Pre-attack behaviors go unreported. CISA's analysis found that 58% of known perpetrators in targeted-violence incidents at houses of worship showed observable pre-attack behaviors before acting. Behavioral indicators include:
- Written or verbal threats directed at the congregation or staff
- Unusual or repeated surveillance of the building or parking areas
- Escalating personal conflicts involving members, staff, or regular visitors
Staff and volunteers need to know what to look for and how to report it. Without a reporting mechanism and basic training on warning sign recognition, those signals never reach the people who can act on them.
Frequently Asked Questions
What are the most common security threats houses of worship face?
Physical threats include targeted violence, hate crimes, arson, vandalism, and theft — with CISA's research showing armed assaults and arson/bombings together accounting for nearly 90% of studied targeted-violence incidents. Insider threats from staff or volunteers and cyber risks affecting member databases and financial records are growing concerns as well.
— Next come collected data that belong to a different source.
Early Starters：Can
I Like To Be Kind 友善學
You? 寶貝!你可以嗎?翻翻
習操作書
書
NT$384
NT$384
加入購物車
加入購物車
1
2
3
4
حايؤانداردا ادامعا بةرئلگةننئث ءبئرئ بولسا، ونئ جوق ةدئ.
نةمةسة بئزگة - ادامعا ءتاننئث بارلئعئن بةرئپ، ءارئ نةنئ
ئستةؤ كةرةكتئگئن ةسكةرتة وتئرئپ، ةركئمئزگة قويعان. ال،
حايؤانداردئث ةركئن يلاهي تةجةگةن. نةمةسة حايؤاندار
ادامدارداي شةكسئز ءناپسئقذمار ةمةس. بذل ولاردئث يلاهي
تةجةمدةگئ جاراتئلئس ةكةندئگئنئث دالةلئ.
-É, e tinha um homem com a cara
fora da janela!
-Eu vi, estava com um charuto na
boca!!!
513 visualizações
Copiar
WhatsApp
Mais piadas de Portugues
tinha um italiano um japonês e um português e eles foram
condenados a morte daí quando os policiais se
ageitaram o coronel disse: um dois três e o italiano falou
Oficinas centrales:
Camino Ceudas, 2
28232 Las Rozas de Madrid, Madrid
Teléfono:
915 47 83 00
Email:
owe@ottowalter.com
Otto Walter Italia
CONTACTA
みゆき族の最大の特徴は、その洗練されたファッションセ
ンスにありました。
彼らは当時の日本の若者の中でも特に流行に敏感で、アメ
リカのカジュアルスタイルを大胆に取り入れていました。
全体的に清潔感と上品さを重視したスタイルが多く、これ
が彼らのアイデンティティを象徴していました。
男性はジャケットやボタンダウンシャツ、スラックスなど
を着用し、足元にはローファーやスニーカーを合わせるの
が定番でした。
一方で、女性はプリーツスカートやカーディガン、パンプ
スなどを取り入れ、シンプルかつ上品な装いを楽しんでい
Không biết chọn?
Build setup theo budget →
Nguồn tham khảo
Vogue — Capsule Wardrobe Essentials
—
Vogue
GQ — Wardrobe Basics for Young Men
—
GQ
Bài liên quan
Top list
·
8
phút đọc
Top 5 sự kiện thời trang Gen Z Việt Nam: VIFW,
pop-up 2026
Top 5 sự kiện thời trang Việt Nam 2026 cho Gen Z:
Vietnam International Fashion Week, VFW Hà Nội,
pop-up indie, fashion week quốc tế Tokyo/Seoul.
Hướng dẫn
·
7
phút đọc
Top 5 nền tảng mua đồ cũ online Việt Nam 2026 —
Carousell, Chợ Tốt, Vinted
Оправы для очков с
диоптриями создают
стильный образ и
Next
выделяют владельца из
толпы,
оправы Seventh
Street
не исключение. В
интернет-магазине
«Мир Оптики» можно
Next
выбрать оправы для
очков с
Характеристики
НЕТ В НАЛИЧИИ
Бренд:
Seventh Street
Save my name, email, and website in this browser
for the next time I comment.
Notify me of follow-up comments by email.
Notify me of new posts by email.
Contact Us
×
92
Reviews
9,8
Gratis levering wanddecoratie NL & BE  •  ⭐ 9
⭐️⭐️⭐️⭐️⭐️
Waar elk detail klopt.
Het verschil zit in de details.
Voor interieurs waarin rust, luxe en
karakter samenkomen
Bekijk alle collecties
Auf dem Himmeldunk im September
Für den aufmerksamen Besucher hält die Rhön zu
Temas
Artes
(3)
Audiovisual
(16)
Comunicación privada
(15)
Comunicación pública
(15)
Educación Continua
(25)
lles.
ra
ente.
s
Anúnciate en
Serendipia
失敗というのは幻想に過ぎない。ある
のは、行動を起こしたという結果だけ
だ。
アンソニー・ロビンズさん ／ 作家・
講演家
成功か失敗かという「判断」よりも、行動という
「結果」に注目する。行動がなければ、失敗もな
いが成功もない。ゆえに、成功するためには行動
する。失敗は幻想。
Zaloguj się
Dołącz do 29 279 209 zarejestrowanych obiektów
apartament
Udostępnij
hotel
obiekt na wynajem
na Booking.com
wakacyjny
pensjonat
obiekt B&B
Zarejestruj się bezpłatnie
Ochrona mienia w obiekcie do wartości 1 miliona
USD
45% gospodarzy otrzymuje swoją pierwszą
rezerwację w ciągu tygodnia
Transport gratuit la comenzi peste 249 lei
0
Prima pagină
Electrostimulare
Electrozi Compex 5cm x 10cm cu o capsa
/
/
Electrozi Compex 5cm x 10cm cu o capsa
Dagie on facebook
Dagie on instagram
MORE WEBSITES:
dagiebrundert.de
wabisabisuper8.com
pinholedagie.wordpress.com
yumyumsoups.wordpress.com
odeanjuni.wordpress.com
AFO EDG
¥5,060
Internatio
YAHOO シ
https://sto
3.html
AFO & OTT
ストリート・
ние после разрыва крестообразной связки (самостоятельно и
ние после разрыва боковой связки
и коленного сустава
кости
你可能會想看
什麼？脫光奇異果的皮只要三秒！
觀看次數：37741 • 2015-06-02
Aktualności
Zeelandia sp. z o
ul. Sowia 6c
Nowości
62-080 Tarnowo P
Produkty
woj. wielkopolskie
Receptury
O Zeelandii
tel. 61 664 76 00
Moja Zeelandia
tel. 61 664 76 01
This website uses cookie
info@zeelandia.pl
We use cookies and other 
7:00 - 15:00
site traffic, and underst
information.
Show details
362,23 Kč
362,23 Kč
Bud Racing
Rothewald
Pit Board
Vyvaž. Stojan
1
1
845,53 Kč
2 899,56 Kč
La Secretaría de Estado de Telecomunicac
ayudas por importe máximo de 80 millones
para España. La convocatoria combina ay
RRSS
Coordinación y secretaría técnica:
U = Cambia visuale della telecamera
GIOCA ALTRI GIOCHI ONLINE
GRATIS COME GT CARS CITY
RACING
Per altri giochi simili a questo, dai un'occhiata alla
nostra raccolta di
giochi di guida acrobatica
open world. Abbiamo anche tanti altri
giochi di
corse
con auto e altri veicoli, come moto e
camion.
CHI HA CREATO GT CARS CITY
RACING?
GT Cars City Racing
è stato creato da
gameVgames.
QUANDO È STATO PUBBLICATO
How do we start a security risk assessment for our house of worship?
Start with CISA's free Houses of Worship Security Self-Assessment tool, then walk your facility with a security-minded team member or a local law enforcement contact to identify blind spots, unmonitored entries, and emergency procedure gaps. A professional assessment builds on that foundation with scenario modeling and cross-system analysis.
What should a house of worship emergency response plan include?
At minimum, it should cover scenario-specific protocols (active shooter, fire, medical emergency, natural disaster), named roles for each scenario, communication procedures for reaching 911 and notifying the congregation, and evacuation or lockdown instructions. Drills should be conducted at least once per year.
How can houses of worship fund security improvements?
FEMA's Nonprofit Security Grant Program (NSGP) provided $274.5 million in FY2025 funding with awards up to $200,000 per site; DHS's TVTP Grant Program covers prevention capabilities. Many states offer supplemental funding — California announced $80 million for faith-based organizations in 2026. A consultant experienced in grant management, like EMD, can meaningfully improve application outcomes.
Do small congregations need a formal security plan?
Yes. The absence of a written plan is what turns a manageable situation into a crisis, regardless of congregation size. Even a small congregation benefits from documented emergency procedures, two or three designated safety roles, and a basic protocol for contacting emergency services — none of which require significant staff or budget to put in place.
When should a house of worship work with a professional security consultant?
Consider professional consultation when a congregation operates multiple buildings, runs childcare or school programs, hosts large public events, has received threats, or has never had an independent review. Internal reviews tend to confirm what's already in place; a professional assessment finds what's missing — including cross-system gaps that only surface under scenario-based analysis.